5. The method for predicting high-quality sedimentary reservoirs of thin interbedded layers according to claim 4, characterized in that, The method of constructing reservoir classification standards using actual drilling information to classify reservoir types in single wells includes: Based on actual drilling information, statistical analysis of target layer attribute information is performed; Based on the target layer attribute information, multiple information are combined to construct a reservoir classification and division standard; Based on the reservoir classification criteria, obtain the single-well reservoir classification curve.

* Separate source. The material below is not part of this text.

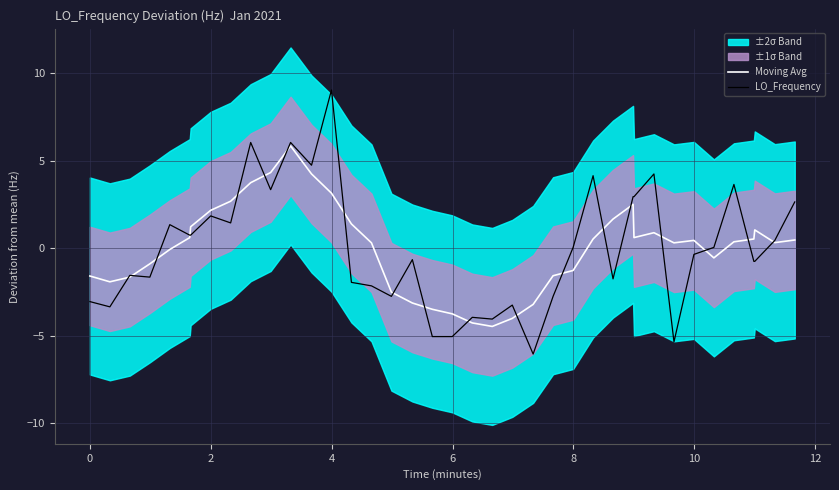

At 12, list the series in order from smallest to largest.

LO_Frequency, Moving Avg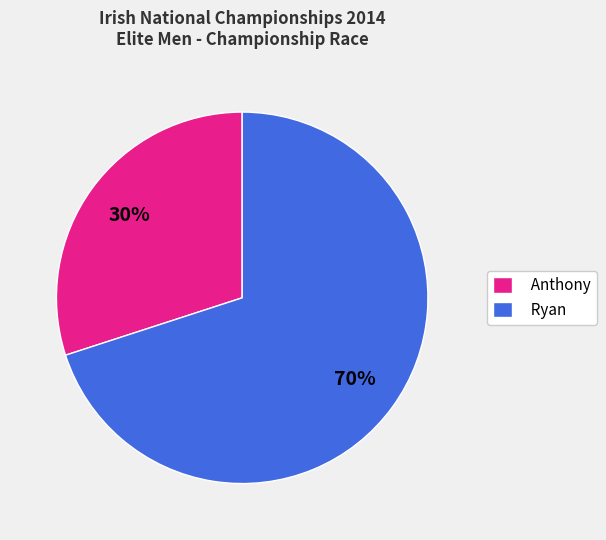

To the nearest percent, what portion does Anthony represent?

30%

6. The method for predicting high-quality sedimentary reservoirs of thin interbedded layers according to claim 5, characterized in that, The prediction of the spatial distribution of high-quality reservoirs based on the sandstone probability volume seismic data, constrained by the single-well reservoir type, includes: Based on the relatively isochronous sedimentary interfaces within the oil group, a structural model is established with the oil group interface and the relatively isochronous sedimentary interfaces within the oil group as constraints. Based on the structural model, using sandstone probability volume seismic data as soft constraints and single-well reservoir classification curves as hard constraints, numerical simulations are conducted to obtain reservoir three-dimensional spatial distribution prediction data volumes. Based on the reservoir three-dimensional spatial distribution prediction data volume and combined with the reservoir classification criteria, high-quality reservoir three-dimensional spatial distribution data volume is obtained. Based on the three-dimensional spatial distribution data of high-quality reservoirs, and constrained by the relatively isochronous sedimentary interfaces within the oil group, the planar distribution of high-quality reservoirs in each sub-layer within the oil group is extracted.